Le Tribunal de commerce de Saint-Malo, le 23 septembre 2025, statue sur une requête en conversion d’une procédure de redressement judiciaire. La société, préalablement placée en redressement, fait défaut à ses obligations procédurales et a cessé son activité. Le mandataire judiciaire sollicite la liquidation, requête appuyée par le juge-commissaire et le ministère public. La question est de savoir si l’impossibilité manifeste de redressement justifie cette conversion. Le tribunal y répond positivement en prononçant la liquidation judiciaire.

La caractérisation de l’impossibilité manifeste de redressement

Les indices convergents d’une inactivité totale de l’entreprise. Le tribunal relève l’absence persistante du dirigeant aux audiences et aux rendez-vous avec le mandataire. Il constate également que la société « ne déclare plus de personnel depuis février 2025 ». Ces éléments démontrent un abandon de l’exploitation et une carence procédurale caractérisée. La jurisprudence retient des faits similaires pour établir l’impossibilité de redressement.

La conséquence nécessaire : l’absence de toute perspective de plan. De cette inactivité, le tribunal déduit directement que le débiteur « ne justifie pas d’une activité et de sa capacité à faire face à l’apurement de son passif ». La solution est identique dans une autre décision qui estime que « toute perspective de plan de redressement apparaît exclue en l’état » (Tribunal de commerce, le 13 juin 2025, n°2025F00450). L’appréciation in concreto conduit ainsi à une impossibilité de continuation.

Les fondements et les effets de la décision de conversion

Le fondement légal de la conversion et son caractère inéluctable. Le tribunal se fonde sur les articles L.631-15 II et L.640-1 du code de commerce. Il estime que « la voie de la liquidation judiciaire […] s’avère dans ces circonstances inéluctable ». Cette qualification juridique découle du constat factuel précédent. La conversion n’est donc pas une simple faculté mais une obligation pour le juge face à une situation bloquée.

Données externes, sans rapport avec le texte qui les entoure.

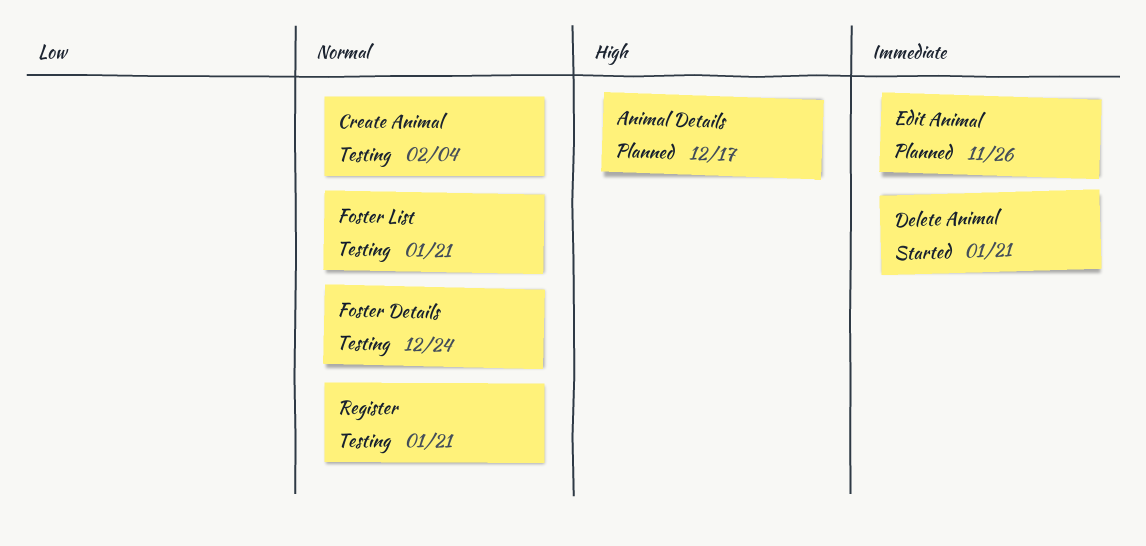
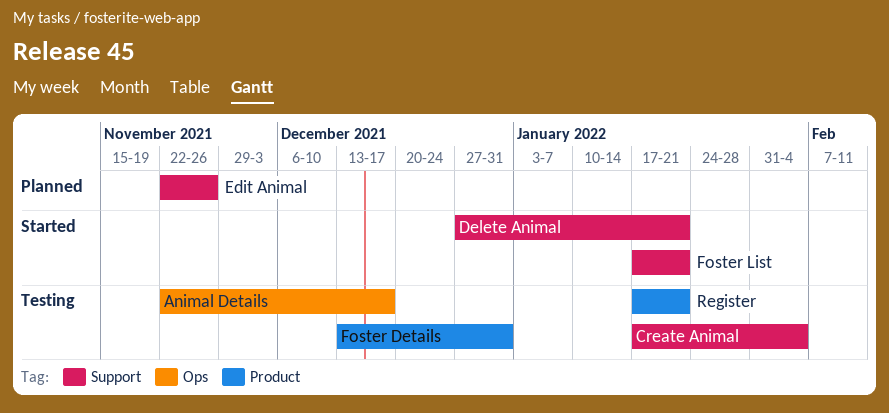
Animal Details, status: Planned -> Testing
Foster Details, due: Dec 24 -> Dec 31
Foster List, status: Testing -> Started

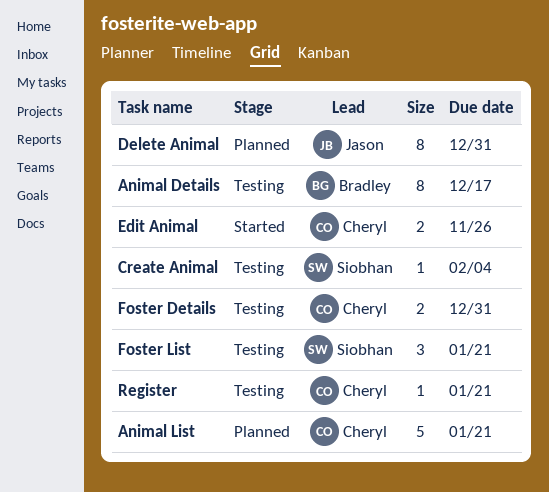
Animal List: none -> present
Delete Animal, status: Started -> Planned
Delete Animal, due: Jan 21 -> Dec 31
Edit Animal, status: Planned -> Started
Foster List, status: Started -> Testing

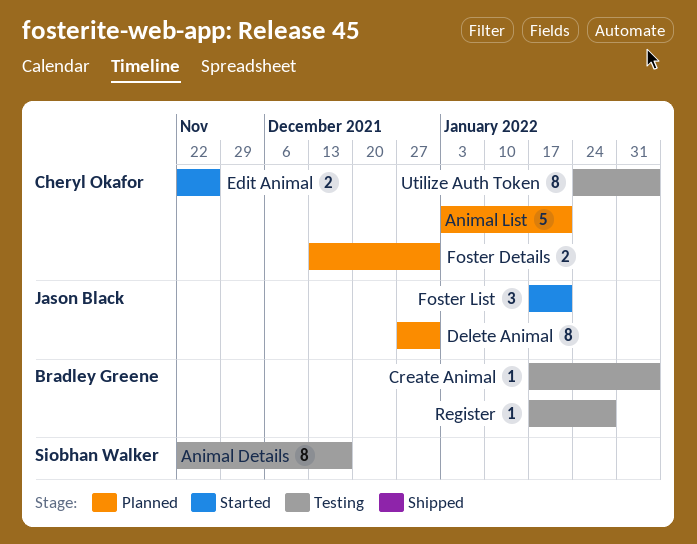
Animal Details, owner: Bradley Greene -> Siobhan Walker
Create Animal, owner: Siobhan Walker -> Bradley Greene
Foster Details, status: Testing -> Planned
Foster List, status: Testing -> Started
Foster List, owner: Siobhan Walker -> Jason Black
Register, owner: Cheryl Okafor -> Bradley Greene
Register, due: Jan 21 -> Jan 28
Utilize Auth Token: none -> present

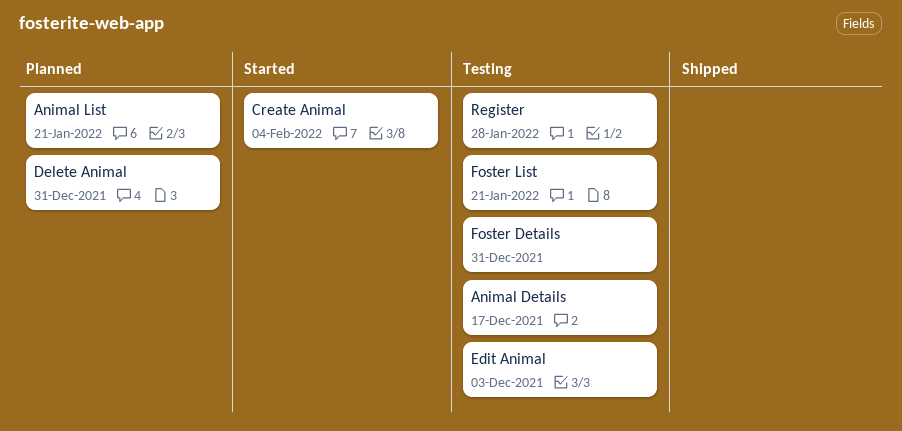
Create Animal, status: Testing -> Started
Edit Animal, status: Started -> Testing
Edit Animal, due: Nov 26 -> Dec 3
Foster Details, status: Planned -> Testing
Foster List, status: Started -> Testing
Utilize Auth Token: present -> none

Les mesures d’organisation de la nouvelle procédure liquidative. Le jugement met fin à la période d’observation et nomme le liquidateur judiciaire. Il organise le suivi futur en fixant une audience de clôture dans un délai de douze mois. Ces dispositions visent à assurer une liquidation efficace et dans des délais maîtrisés. La décision illustre la transition ordonnée entre les deux procédures collectives.

Cette décision confirme une jurisprudence constante sur les critères de conversion. Elle rappelle que l’inaction du débiteur et l’absence d’activité sont des indices déterminants. La portée pratique est significative pour les mandataires judiciaires dans leur appréciation de la viabilité. Elle renforce également l’autorité du tribunal pour trancher rapidement lorsque toute perspective de redressement est éteinte.

Source : Cour de cassation – Base Open Data « Judilibre » & « Légifrance ».